Dybdahl will work to keep capital here

Posted: Wednesday, September 29, 2004

After serving on the city Planning Commission for 15 years, Johan Dybdahl decided it's time for a change.

Dybdahl, 57, is running for a districtwide Assembly seat this October. This is his first time running for public office.

"I don't consider the Planning Commission a stepping stone," Dybdahl said. "I want to share some of that experience. I can offer my expertise in zoning and planning."

Dybdahl was unopposed until Sybil Davis, executive director of the Juneau Arts and Humanities Council, rejoined the race Tuesday as a write-in after dropping out as a ballot candidate.

Dybdahl said he wants to serve on the Assembly for the same reason he has served on the Planning Commission.

"I have to meet my obligations as a citizen," he said. "When I first worked for Sealaska Corp., my boss encouraged all the employees to get involved in the community. Since I had some background in housing and property management, he encouraged me to apply for the Planning Commission."

Dybdahl said if elected, he will keep working with other Southeast Alaskan communities to keep the state capital in Juneau.

"Sometimes Juneau forgets that this is something we need to work on all the time," Dybdahl said. "Juneau is the regional center in the north half of Southeast Alaska. Ketchikan is the regional center in the south half. We have an interdependent relationship in Southeast Alaska."

Dybdahl said he knows Southeast Alaska well. He has lived and worked throughout the region.

He was born in Ketchikan. When he was 2 months old, the family moved to Icy Strait Point, about 112 miles from Hoonah. He went to high school in Sitka and attended college in Anchorage, where he aspired to be an elementary school teacher.

A job offer from Tlingit and Haida Regional Housing Authority brought him to Juneau, where he has lived for 29 years. His current company, Point Sophia Development, recently made Icy Strait Point a cruise ship destination.

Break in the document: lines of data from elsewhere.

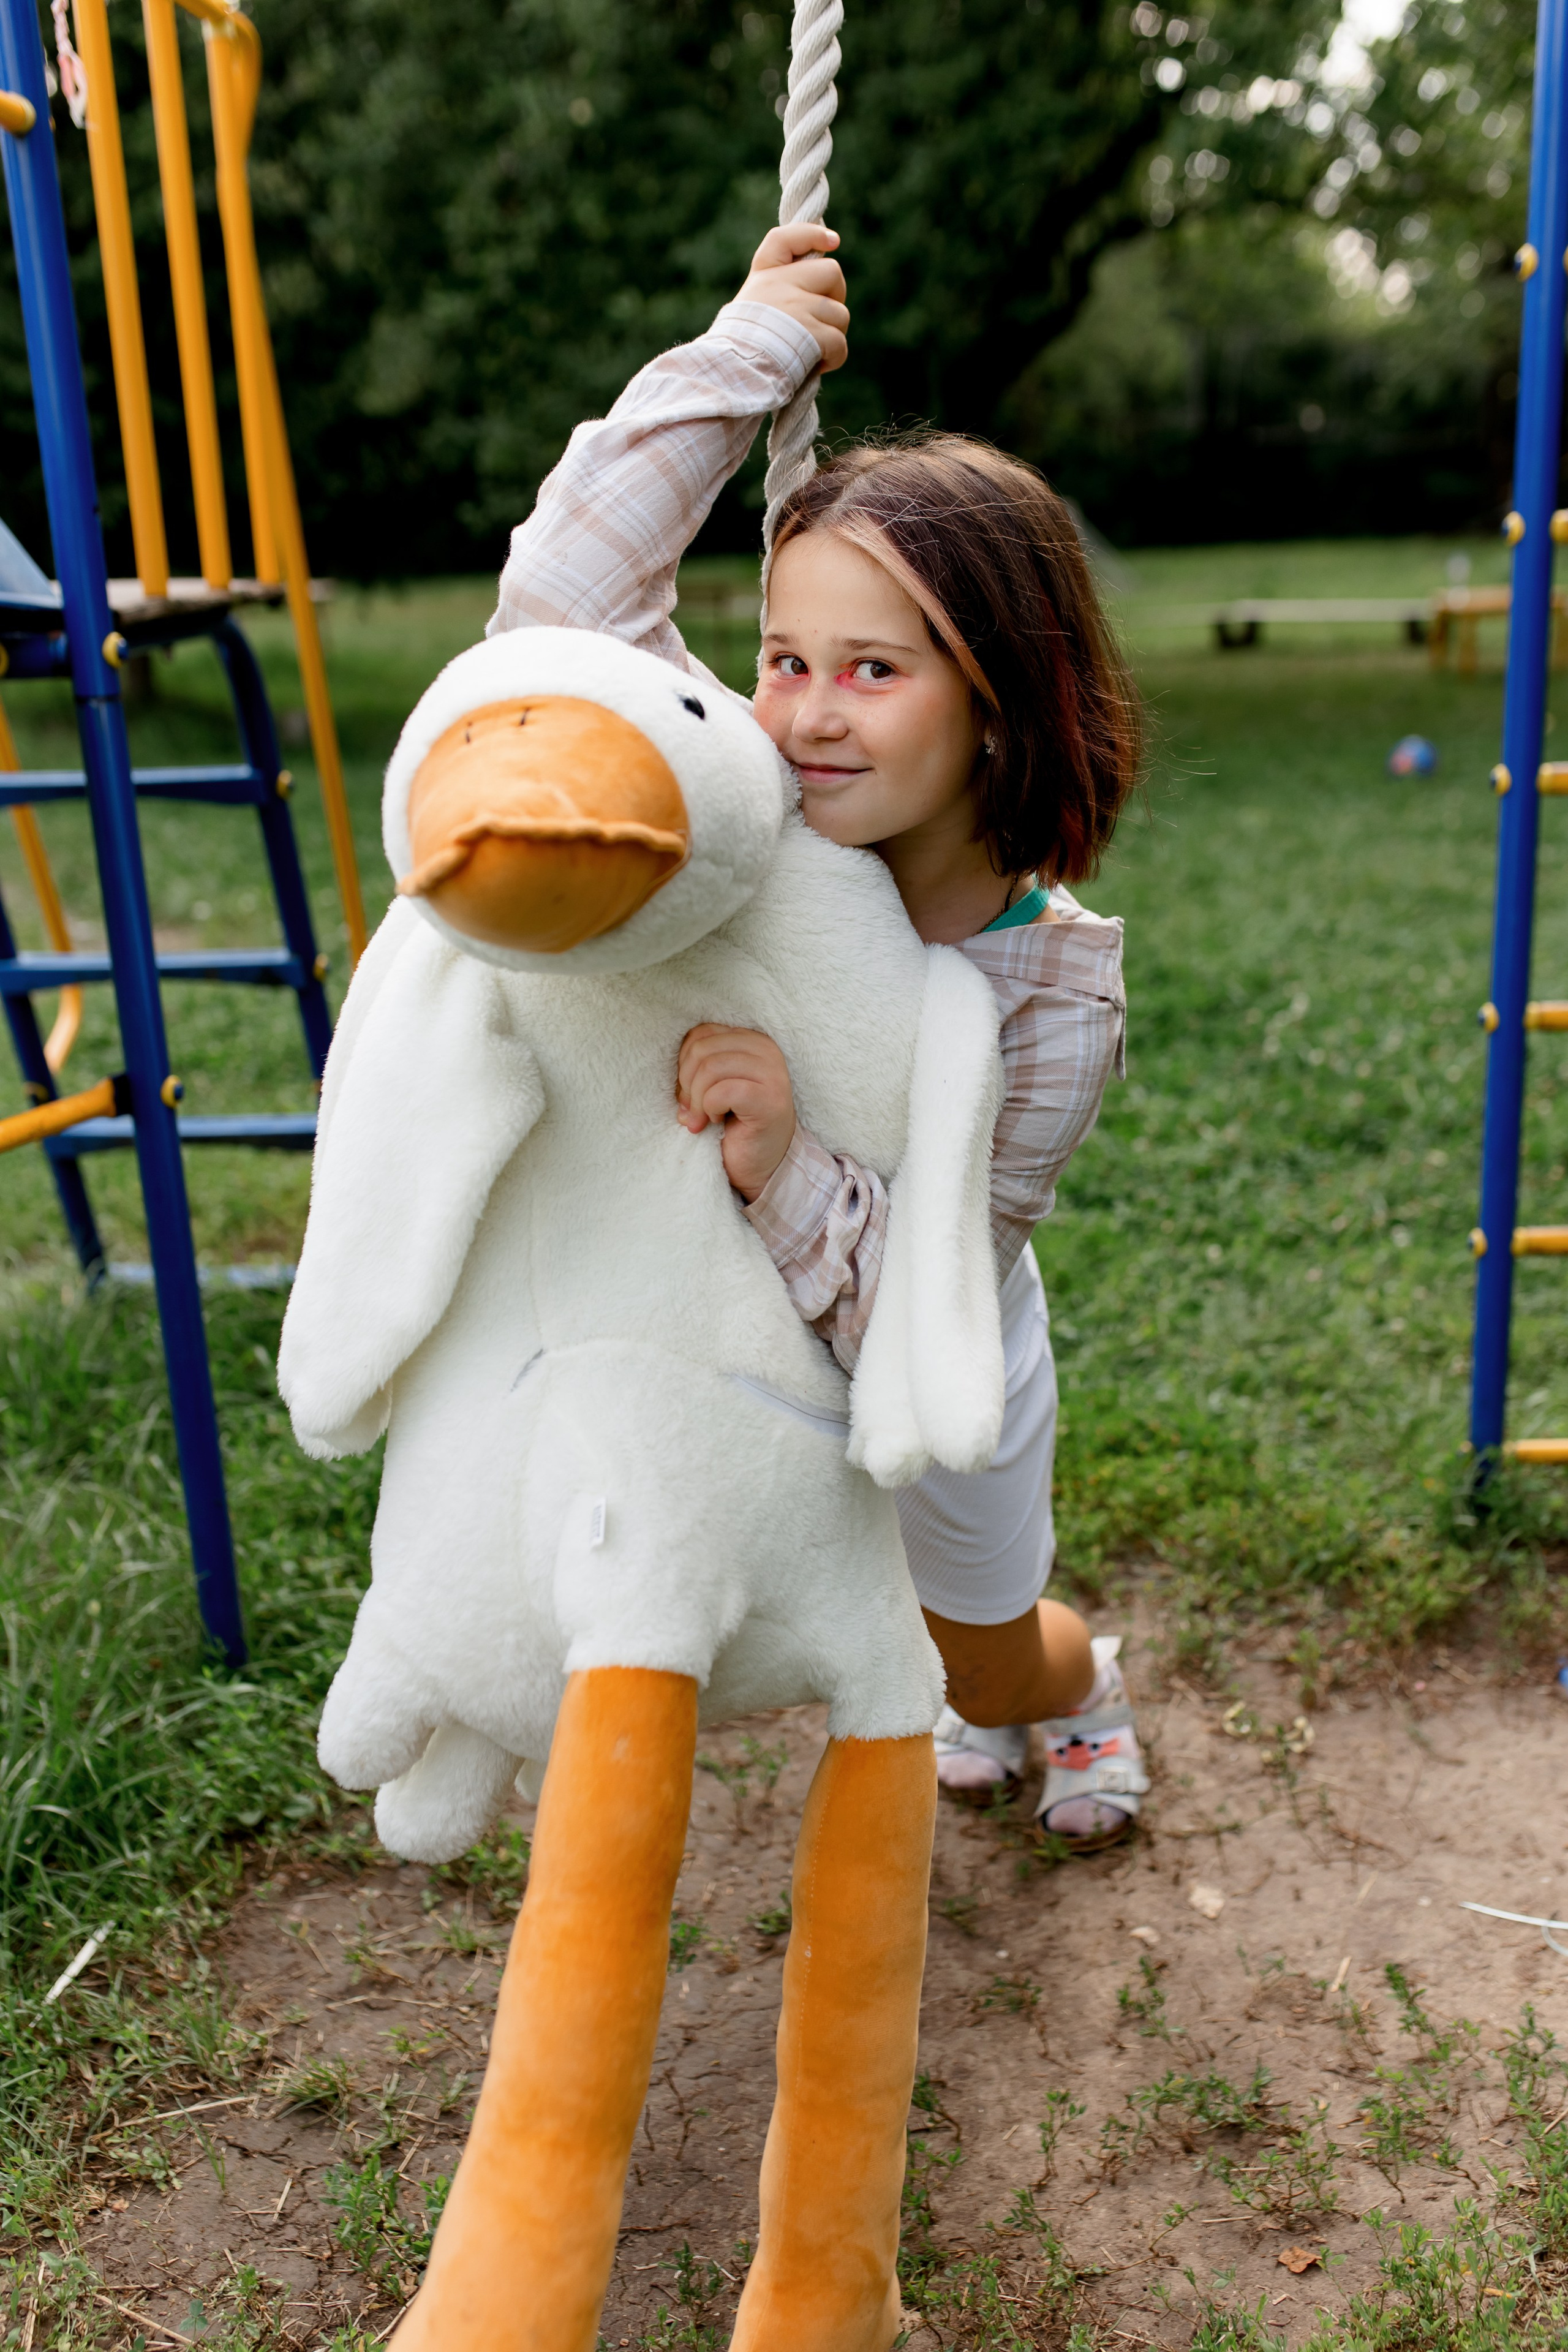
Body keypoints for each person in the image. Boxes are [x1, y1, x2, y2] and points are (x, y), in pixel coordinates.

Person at [491, 221, 1147, 1848]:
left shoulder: (1053, 999)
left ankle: (1084, 1689)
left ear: (1002, 694)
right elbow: (556, 617)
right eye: (784, 659)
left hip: (939, 1367)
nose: (804, 711)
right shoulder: (751, 817)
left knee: (979, 1669)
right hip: (726, 1354)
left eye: (873, 667)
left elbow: (925, 1301)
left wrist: (785, 1166)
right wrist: (745, 356)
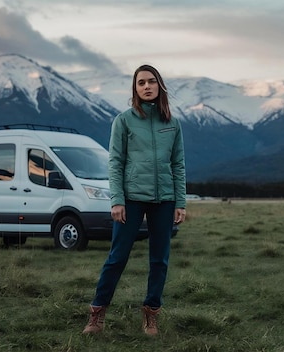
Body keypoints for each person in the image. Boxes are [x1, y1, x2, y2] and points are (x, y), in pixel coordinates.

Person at [82, 64, 187, 336]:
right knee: (117, 257)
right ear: (135, 88)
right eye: (141, 83)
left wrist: (180, 201)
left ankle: (151, 315)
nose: (147, 86)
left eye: (152, 82)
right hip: (130, 199)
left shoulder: (172, 124)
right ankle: (97, 314)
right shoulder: (124, 120)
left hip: (164, 199)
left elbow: (178, 164)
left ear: (160, 86)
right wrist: (117, 200)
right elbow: (115, 162)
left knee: (159, 259)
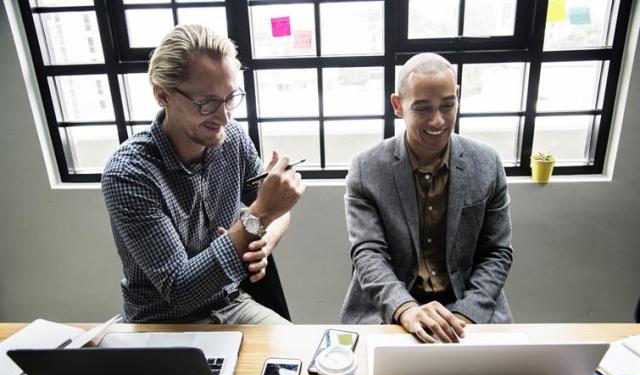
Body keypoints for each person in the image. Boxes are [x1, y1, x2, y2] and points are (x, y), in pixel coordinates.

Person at [102, 24, 305, 323]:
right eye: (207, 102)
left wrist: (263, 243)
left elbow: (274, 211)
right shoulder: (129, 174)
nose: (223, 117)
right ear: (163, 95)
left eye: (230, 98)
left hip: (231, 302)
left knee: (298, 356)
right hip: (162, 321)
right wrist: (259, 216)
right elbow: (180, 290)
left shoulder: (232, 138)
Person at [340, 53, 513, 343]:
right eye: (423, 108)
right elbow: (368, 254)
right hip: (393, 307)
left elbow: (497, 252)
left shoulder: (488, 163)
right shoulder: (365, 169)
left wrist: (462, 316)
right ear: (398, 105)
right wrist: (405, 308)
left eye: (448, 105)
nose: (438, 120)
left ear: (458, 96)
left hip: (468, 304)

Although he is developing Hoonah's tourism industry, Dybdahl said Juneau shouldn't depend too much on tourism.

"We need to have a more diversified economy. Tourism is a great part but it shouldn't be the only part of the economy," Dybdahl said. "Mining can be an opportunity. Fishing is starting to come back again. "

Dybdahl said Juneau needs to open up more developable lands.

"With very little developable lands available, the housing prices are high. That causes our young people to leave Juneau," Dybdahl said. "The city needs to expand sewer, water and other infrastructures to make more lands developable."

He said construction of the second crossing over the Gastineau Channel is essential for developing north Douglas Island.

While some people criticize him for being pro-development, Dybdahl said he doesn't like to be labeled.

"Some people make development sound like a dirty word. Some people make environmental conservation sound like a dirty word," Dybdahl said. "If you look at all perspectives, you can come up with a solution. And it's possibly the best solution."

Dybdahl said education is another top priority of his campaign.

"I raised five children here. I know how crowded the high school is," Dybdahl said. "Sitka is smaller than Juneau, but it has three high schools. We all competed. That was a lot of fun."

Dybdahl said he would like the Assembly to examine all the city's advisory committees to see if their functions are overlapping.

"We have so many advisory committees that it makes it difficult for people to make to these meetings," Dybdahl said. "The advisory committees should be conduits of information for the Assembly. They shouldn't be buffers."

Dybdahl said he knows he cannot accomplish all his goals by himself.

"I am not naive," Dybdahl said. "We have nine people on the Assembly. I need to have four people agree with me. But I am persuasive, and I listen carefully."